My main research focus is on entity resolution (record linkage or deduplication), where the goal is to remove duplicated information from large, noisy databases in the absence of unique identifiers. In my research, I develop flexible methods for entity resolution that are able to handle the uncertainty of the record linkage process and can be easily integrated with post-linkage statistical analyses, such as logistic regression or capture recapture. In addition, a strength of the methods I propose, is that they are able to maintain low error rates (precision and recall) and beat the state-of-the-art methods in the literature in terms of these error rates. Furthermore, I have developed the first performance bounds for a general class of entity resolution models, illustrating when the bounds hold in practice.
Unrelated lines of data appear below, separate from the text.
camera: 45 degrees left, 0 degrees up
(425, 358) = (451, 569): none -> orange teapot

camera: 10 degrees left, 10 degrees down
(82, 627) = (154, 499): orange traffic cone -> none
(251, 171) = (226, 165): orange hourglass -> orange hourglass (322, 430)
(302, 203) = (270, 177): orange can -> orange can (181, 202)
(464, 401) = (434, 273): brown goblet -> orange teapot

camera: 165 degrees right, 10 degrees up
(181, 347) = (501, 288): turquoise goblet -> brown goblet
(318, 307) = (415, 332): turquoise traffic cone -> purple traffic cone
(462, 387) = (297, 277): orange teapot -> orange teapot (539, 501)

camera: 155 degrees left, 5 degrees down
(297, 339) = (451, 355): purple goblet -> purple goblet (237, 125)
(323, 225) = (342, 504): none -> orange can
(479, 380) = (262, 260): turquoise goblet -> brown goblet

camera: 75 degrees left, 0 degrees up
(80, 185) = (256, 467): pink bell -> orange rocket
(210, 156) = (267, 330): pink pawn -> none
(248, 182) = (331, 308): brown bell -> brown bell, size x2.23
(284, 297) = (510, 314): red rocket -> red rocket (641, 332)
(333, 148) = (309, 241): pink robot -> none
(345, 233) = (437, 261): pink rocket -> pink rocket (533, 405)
I proposed a new methodology for entity resolution, realizing that the size of the clusters grows sub-linearly compared to the number of records, which contrasts with many other processes. In turn, this had led to proposing a general class of models for clustering of tasks with a sublinear growth that are scalable, and illustrating their success for entity resolution.
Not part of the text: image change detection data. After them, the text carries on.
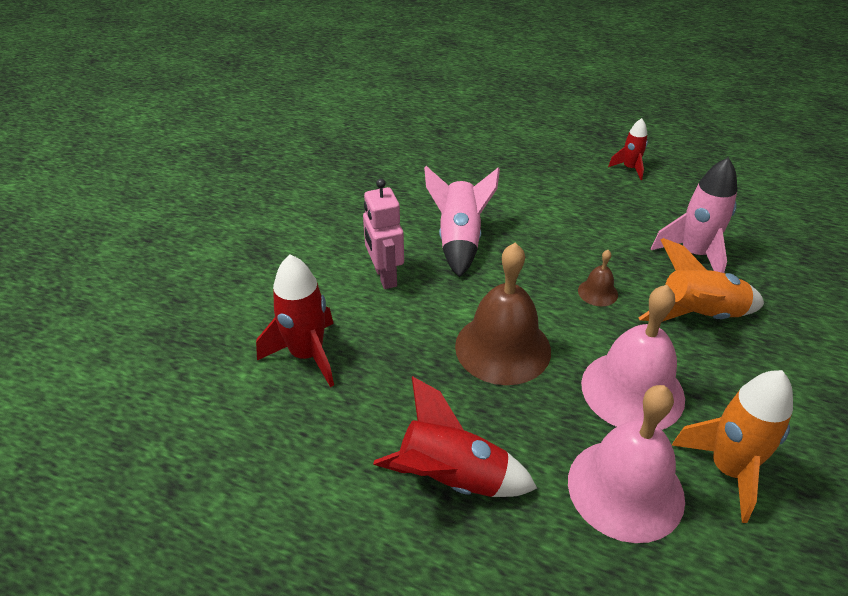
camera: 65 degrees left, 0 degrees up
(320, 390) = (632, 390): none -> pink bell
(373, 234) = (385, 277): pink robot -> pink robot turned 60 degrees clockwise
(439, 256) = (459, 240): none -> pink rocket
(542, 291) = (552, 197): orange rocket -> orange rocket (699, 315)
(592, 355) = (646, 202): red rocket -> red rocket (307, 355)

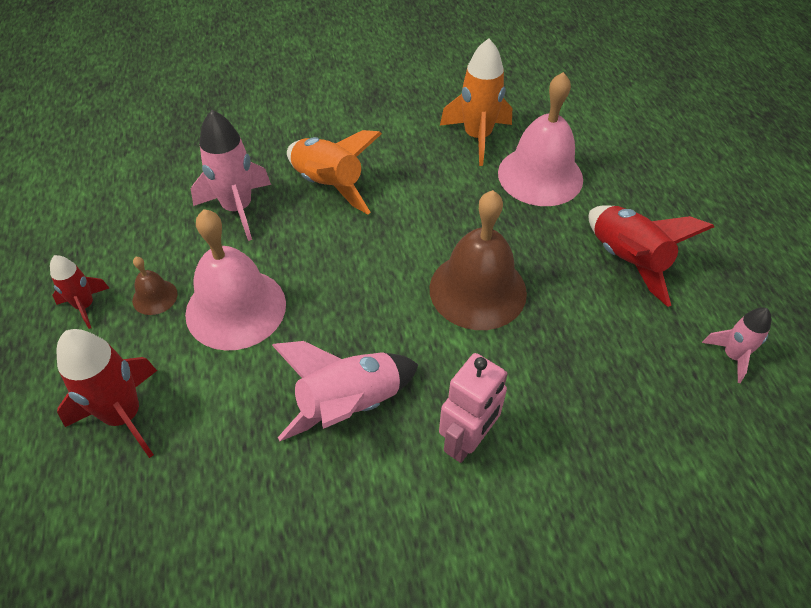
camera: 125 degrees left, 10 degrees up
(290, 475) = (732, 356): none -> pink rocket
(307, 355) = (627, 435): red rocket -> red rocket (124, 415)
(597, 292) = (348, 255): brown bell -> brown bell (155, 297)
(632, 390) = (450, 197): pink bell -> pink bell (236, 308)

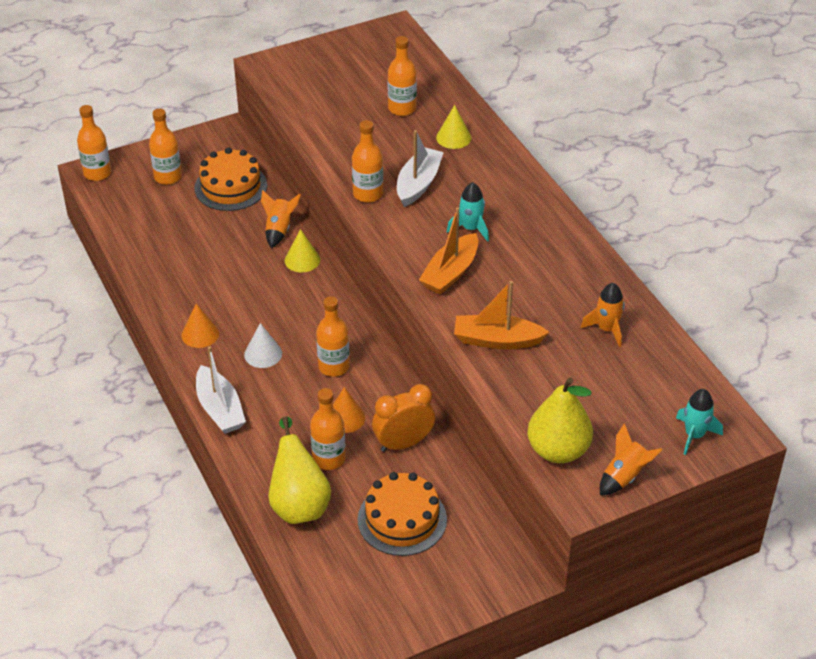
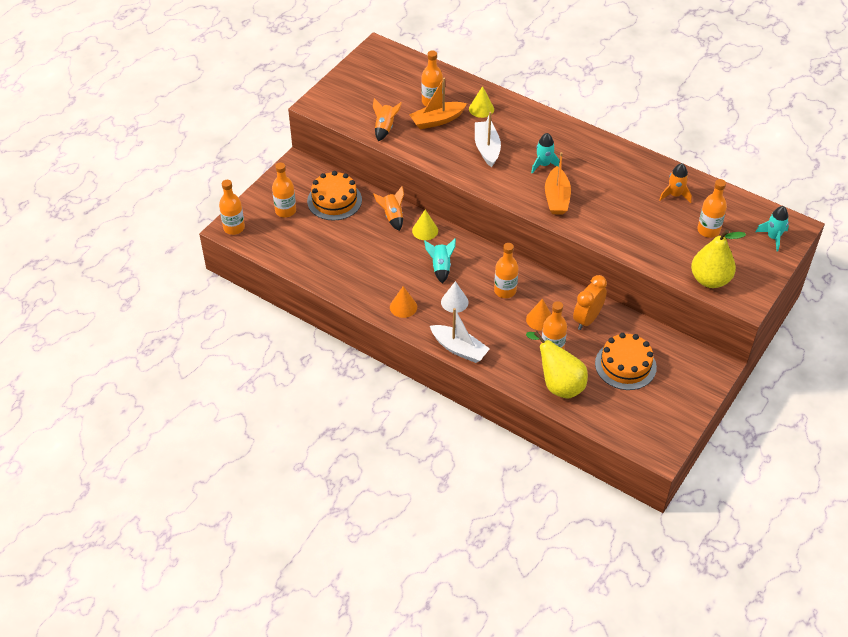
camera: 30 degrees left, 5 degrees up
(283, 308) = (440, 267): none -> turquoise rocket
(368, 194) = (461, 168): orange bottle -> orange bottle (708, 230)
(497, 340) = (620, 229): orange boat -> orange boat (437, 120)
(624, 476) = (757, 278): orange rocket -> orange rocket (385, 128)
In addition to approaching entity resolution from a Bayesian perspective, I also approach it using statistical machine learning. Specifically, I have been able to leverage locality sensitive hashing (LSH) as a dimension reduction technique for entity resolution and develop fast ways of estimating the unique number of clusters in very large databases. In addition, we have shown that our methods have nice theoretical properties and are very scalable.
Duke Machine Learning
I am heavily involved in integrating computation into both the graduate and undergraduate statistics curriculum, using reproducible research and also using real and complex data sets. All of my courses that are taught at Duke can be found at github. In addition, I have taught the first course in Statistical Science in machine learning for undergraduates, and I'm working with students so that machine learning can have a greater presence on campus through the Duke Undergraduate Machine Learning (ML) Program (http://dukeml.org/) with the undergraduate ML board. We have a student run seminar series (MLBytes), bootcamps, a machine learning day, and a datathon.